Share your dilemmas and get honest opinions from other Mumsnetters.

to think this schoolfriend is wrong?

24 replies

nickschick · 26/03/2011 11:29

Last night I was at a church sale....An old schoolfriend was there,who although I dont see a lot of we say hi via facebook.

Her dc was also there and was being a bit silly,He was kicking a ball quite forcefully at the interior of the church.

She did tell him not to but he continued as children do Wink....so one of the elderly ladies took the ball from him,obviously he became upset about this and his Mum just walked out and left him,I spoke to him and said I will come with you and get the ball but no more ball in church ok ....he reluctantly came with me to the lady (shed heard me speak to him anyway) and I said he is sorry can he have his ball please,she gave the ball over to me and we walked out of the hall - I took him to his Mum and just said see ya later-and he said bye to me.
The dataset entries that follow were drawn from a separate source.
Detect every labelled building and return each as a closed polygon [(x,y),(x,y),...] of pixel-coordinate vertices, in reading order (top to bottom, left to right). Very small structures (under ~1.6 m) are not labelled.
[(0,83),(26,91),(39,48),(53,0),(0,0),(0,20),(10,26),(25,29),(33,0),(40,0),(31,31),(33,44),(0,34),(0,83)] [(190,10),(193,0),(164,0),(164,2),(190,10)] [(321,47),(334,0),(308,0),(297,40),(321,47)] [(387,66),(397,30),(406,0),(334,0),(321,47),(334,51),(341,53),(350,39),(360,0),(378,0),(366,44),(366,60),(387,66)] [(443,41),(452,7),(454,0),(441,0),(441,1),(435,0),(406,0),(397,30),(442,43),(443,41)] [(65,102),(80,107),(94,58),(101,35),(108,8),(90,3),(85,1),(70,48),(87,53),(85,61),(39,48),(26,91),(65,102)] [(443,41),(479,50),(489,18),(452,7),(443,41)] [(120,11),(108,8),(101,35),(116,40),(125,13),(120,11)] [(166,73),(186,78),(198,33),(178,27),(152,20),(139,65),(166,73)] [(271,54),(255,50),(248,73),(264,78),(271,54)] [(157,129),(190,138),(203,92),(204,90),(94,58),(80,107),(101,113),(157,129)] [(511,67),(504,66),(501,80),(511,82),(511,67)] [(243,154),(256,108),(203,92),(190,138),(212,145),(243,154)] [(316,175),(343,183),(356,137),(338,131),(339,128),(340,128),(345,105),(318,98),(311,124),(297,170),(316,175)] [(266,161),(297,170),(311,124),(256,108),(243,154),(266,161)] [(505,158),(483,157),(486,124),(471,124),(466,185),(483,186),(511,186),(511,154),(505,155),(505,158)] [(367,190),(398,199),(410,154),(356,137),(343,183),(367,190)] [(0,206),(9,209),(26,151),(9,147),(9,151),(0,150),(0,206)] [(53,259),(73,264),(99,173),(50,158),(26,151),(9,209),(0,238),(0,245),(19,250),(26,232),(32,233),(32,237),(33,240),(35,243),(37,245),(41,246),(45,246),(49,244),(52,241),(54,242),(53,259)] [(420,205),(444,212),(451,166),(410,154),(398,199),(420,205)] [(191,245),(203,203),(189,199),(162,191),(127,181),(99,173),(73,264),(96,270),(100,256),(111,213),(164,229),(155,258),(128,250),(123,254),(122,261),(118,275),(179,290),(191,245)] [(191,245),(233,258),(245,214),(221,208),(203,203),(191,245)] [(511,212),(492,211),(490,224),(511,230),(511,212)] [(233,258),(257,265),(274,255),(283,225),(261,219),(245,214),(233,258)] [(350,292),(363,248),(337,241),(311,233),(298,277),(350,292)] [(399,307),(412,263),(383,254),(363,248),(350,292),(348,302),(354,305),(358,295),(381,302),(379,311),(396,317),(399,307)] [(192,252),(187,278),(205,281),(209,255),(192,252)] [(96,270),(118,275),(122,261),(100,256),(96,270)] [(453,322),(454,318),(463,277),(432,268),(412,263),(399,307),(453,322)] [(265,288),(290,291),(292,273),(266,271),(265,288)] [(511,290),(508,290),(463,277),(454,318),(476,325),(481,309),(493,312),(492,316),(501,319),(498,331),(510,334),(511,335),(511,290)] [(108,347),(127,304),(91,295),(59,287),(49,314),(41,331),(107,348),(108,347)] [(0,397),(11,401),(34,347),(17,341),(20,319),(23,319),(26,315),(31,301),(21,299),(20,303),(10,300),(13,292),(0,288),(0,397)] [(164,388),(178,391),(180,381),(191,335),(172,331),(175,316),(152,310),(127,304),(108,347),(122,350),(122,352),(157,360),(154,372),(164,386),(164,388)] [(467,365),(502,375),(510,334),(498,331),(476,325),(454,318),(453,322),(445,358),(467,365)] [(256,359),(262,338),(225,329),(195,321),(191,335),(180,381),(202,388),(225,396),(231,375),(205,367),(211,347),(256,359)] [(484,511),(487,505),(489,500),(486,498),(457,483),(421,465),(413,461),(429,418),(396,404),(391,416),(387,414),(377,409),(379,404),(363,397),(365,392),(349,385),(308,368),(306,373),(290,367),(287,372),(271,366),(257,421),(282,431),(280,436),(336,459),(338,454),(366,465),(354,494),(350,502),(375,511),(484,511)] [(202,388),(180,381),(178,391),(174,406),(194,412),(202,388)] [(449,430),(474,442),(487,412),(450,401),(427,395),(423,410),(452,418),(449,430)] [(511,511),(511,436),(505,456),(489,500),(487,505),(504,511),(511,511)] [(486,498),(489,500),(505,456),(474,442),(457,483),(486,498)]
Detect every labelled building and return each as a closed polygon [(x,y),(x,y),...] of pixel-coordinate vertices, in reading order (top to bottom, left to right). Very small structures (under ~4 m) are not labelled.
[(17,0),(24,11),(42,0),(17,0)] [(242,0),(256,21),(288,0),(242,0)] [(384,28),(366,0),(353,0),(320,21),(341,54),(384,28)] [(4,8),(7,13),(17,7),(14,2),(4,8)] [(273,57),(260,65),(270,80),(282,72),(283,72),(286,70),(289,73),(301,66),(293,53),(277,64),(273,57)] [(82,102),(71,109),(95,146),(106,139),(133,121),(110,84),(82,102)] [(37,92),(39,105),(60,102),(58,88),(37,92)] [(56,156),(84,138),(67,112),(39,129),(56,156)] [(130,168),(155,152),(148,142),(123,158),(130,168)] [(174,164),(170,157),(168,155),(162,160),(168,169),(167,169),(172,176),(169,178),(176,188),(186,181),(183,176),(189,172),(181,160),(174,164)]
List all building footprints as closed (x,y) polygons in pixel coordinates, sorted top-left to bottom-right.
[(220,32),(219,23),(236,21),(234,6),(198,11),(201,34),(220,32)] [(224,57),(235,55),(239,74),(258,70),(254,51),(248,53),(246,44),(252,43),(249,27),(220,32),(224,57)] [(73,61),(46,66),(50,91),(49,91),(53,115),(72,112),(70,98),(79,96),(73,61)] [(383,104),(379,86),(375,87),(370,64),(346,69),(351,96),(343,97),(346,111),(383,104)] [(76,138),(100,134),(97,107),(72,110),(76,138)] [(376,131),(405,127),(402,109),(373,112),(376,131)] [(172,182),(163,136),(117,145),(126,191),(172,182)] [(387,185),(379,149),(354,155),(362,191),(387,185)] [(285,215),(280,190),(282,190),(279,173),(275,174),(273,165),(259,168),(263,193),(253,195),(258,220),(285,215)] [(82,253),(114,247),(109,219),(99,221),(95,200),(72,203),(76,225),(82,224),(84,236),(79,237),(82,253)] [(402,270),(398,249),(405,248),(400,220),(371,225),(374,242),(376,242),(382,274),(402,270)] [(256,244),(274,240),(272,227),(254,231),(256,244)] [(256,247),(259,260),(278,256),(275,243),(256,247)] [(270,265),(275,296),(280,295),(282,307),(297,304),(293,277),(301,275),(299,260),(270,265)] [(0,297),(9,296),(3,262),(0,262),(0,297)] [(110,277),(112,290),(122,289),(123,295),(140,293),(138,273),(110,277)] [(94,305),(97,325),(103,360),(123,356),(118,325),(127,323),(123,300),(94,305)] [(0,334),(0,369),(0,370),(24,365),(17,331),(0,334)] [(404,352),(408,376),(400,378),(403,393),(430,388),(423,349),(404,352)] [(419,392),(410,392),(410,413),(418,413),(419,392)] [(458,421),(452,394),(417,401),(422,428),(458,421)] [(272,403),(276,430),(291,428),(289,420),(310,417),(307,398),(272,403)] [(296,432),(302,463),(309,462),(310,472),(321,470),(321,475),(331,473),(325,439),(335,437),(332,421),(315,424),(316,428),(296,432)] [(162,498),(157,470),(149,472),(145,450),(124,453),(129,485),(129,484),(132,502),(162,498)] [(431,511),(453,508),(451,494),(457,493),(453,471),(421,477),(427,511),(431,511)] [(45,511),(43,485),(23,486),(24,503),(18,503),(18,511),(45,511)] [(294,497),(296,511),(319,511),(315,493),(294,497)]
As I went back in the hall the women were v quiet I simply said I know his Mum I went to school with her and carried on browsing (they were clearly up for gossip) as one said to me 'you handled that well'(i didnt reply just smiled).

Anyway today I went on FB and went to say hi so she knew I was 'on her side' - shes blocked me Sad.

OP posts:
colditz · 26/03/2011 11:32

She's a twat then.

poorbuthappy · 26/03/2011 11:33

what colditz said.

KaraStarbuckThrace · 26/03/2011 11:33

What Colditz said.

KaraStarbuckThrace · 26/03/2011 11:33

Snap!

FabbyChic · 26/03/2011 11:33

She is an idiot then. Better off without her on your FB.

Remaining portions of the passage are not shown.